* Quellenauszug:
——————————
Matthias Hamann: Wir hatten nach der Winterpause gleich drei Mal gewonnen. Da schien es, als sollten wir mit dem Abstieg nichts mehr zu tun haben. Dadurch hat sich bei uns eine gewisse Selbstzufriedenheit eingestellt. Die Mannschaft hat zuletzt nicht mehr alles gegeben, nur noch 70 bis 80 Prozent. Und das reicht eben nicht im Kampf um den Klassenerhalt.

SZ: Wie sehr schmerzt denn die 0:3-Heimniederlage gegen Darmstadt?

Hamann: Das tut schon weh. Denn wir haben eine sehr schwache Leistung abgeliefert. Und das ausgerechnet vor einer so großen Kulisse, die ja in der Regionalliga Süd auch nicht alltäglich ist. Hinzu kommt, dass wir bei einem Heimsieg gegen Darmstadt dem Klassenerhalt tatsächlich ein großes Stück näher gekommen wären, denn Darmstadt wäre dann schon fast weg gewesen. Nun haben wir diesen Klub aufgebaut, sie haben auf einmal wieder die Chance, die Klasse zu halten. Das wollten wir auf jeden Fall vermeiden und daher ist dieses 0:3 für uns doppelt bitter.

SZ: Wie sehen Sie die Chancen, drin zu bleiben?

Hamann: Ich will nicht schwarz malen. Wir haben noch acht Spiele, können es aus eigener Kraft schaffen und wir haben noch ein kleines Polster nach hinten. Wir brauchen nicht in Panik zu verfallen. Wir haben 33 Punkte und noch acht Spiele. Da ist für uns noch alles drin.

SZ: Was muss sich zum Besseren ändern?

Hamann: Ich habe der Mannschaft trotz der Heimniederlage an Ostern zwei Tage frei gegeben. Ich bin nicht der Typ, der auf die Mannschaft schlägt, wenn sie verloren hat. Wir haben es dann zu Wochenbeginn wieder so gemacht wie schon häufiger, wenn es nicht so gelaufen ist. Wir haben ein offenes Gespräch geführt. Da kann jeder Spieler seine Meinung sagen. Das bringt aus meiner Sicht mehr als Straftraining. Die Jungs wissen doch selber, dass sie schlecht waren. Ich hoffe, dass sich dieses Vorgehen am Samstag in Pfullendorf auszahlen wird.

SZ: Vor dieser Saison wurde Ihre Aufsteiger-Mannschaft belächelt und als einer der vier Absteiger gehandelt. Es sei zu wenig Geld da, hieß es. Ihr Team wurde kaum verstärkt und sei daher nicht konkurrenzfähig, so die landläufige Meinung. Nun kommt in einem Jahr die Dritte Liga. Welche Ziele setzt sich der KSV Hessen Kassel?
——————————
* Datenauszug:

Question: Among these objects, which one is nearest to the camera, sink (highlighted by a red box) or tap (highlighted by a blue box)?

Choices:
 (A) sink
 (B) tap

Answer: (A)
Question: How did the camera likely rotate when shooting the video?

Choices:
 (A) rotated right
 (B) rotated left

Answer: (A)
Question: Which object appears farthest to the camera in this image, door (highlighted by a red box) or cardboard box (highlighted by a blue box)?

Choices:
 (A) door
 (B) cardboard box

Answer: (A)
——————————
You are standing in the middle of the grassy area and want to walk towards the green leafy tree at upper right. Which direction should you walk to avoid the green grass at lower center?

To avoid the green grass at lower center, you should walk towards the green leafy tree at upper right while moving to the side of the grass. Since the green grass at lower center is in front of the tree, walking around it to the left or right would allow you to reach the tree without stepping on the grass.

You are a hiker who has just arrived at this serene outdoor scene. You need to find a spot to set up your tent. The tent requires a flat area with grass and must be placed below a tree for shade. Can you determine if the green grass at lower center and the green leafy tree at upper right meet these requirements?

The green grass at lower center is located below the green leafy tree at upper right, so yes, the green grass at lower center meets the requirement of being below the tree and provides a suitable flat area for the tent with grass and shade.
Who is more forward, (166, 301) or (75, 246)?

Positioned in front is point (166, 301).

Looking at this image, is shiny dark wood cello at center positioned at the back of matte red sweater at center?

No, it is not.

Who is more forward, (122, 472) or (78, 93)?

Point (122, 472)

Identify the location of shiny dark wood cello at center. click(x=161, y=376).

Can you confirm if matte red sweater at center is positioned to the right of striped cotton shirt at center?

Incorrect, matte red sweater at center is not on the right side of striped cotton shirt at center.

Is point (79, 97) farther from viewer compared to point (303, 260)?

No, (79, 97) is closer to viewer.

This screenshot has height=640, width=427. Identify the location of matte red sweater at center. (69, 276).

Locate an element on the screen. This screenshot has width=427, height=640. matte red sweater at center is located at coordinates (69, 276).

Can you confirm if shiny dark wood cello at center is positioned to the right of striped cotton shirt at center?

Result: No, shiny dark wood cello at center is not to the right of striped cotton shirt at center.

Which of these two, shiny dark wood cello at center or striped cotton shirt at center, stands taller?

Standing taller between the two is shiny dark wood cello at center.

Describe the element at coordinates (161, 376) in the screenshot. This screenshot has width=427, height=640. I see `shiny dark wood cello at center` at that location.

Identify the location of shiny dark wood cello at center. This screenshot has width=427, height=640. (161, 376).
——————————
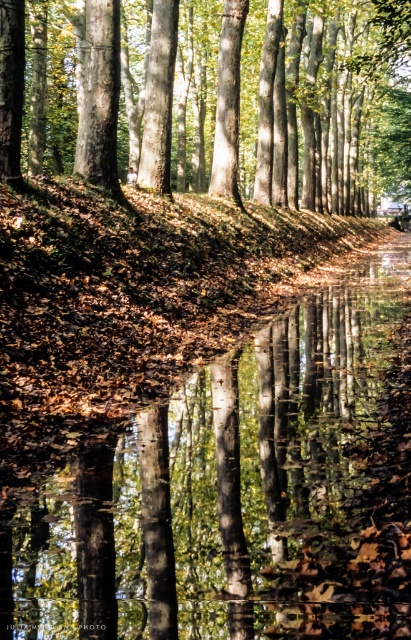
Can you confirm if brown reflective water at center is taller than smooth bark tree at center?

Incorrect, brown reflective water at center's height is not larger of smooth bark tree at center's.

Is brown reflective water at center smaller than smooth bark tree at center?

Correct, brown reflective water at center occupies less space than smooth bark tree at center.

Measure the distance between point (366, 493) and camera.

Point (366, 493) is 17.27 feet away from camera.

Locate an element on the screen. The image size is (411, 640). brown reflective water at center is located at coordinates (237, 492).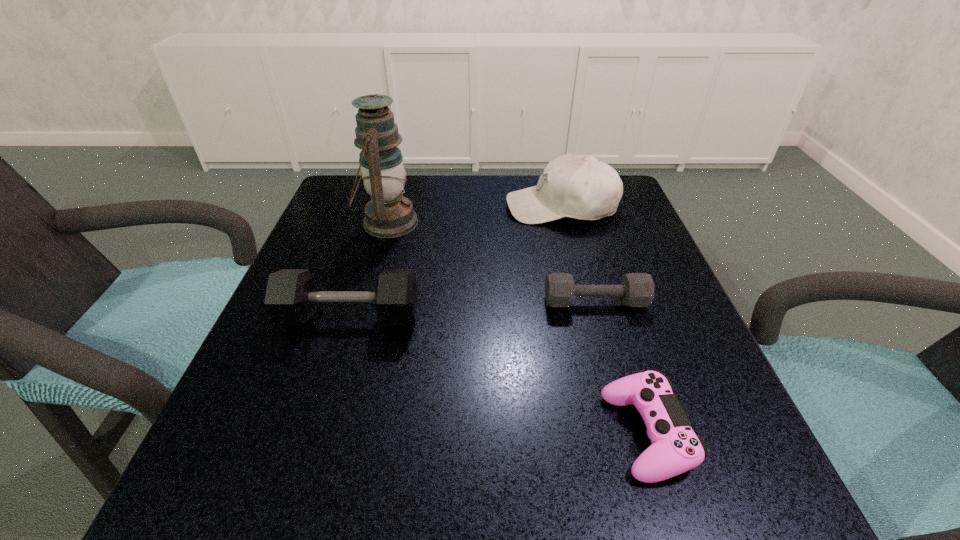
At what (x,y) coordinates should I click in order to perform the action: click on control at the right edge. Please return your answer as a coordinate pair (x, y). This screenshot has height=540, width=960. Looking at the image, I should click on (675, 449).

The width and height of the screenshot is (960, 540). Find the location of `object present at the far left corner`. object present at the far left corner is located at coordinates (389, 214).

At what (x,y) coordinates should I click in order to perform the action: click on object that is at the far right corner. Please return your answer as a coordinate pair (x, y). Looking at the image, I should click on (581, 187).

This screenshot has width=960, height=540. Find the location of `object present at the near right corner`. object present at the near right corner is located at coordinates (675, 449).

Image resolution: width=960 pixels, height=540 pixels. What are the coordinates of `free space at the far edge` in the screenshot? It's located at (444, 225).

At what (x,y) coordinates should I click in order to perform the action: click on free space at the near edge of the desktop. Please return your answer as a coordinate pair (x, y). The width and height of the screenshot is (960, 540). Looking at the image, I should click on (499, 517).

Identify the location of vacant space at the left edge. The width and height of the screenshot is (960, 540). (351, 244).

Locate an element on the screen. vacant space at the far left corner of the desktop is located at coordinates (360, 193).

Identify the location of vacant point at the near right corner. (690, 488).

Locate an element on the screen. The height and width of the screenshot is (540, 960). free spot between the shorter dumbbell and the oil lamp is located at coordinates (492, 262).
——————————
* Arbeitsauftrag: Schreiben Sie aus dem Quellenauszug den Abschnitt von „SZ: Wie sehen“ bis einschließlich „zum Besseren ändern?“ wortgetreu nieder. Stützen Sie sich ausschließlich auf den Quellenauszug.

* Lösungsteil:
SZ: Wie sehen Sie die Chancen, drin zu bleiben?

Hamann: Ich will nicht schwarz malen. Wir haben noch acht Spiele, können es aus eigener Kraft schaffen und wir haben noch ein kleines Polster nach hinten. Wir brauchen nicht in Panik zu verfallen. Wir haben 33 Punkte und noch acht Spiele. Da ist für uns noch alles drin.

SZ: Was muss sich zum Besseren ändern?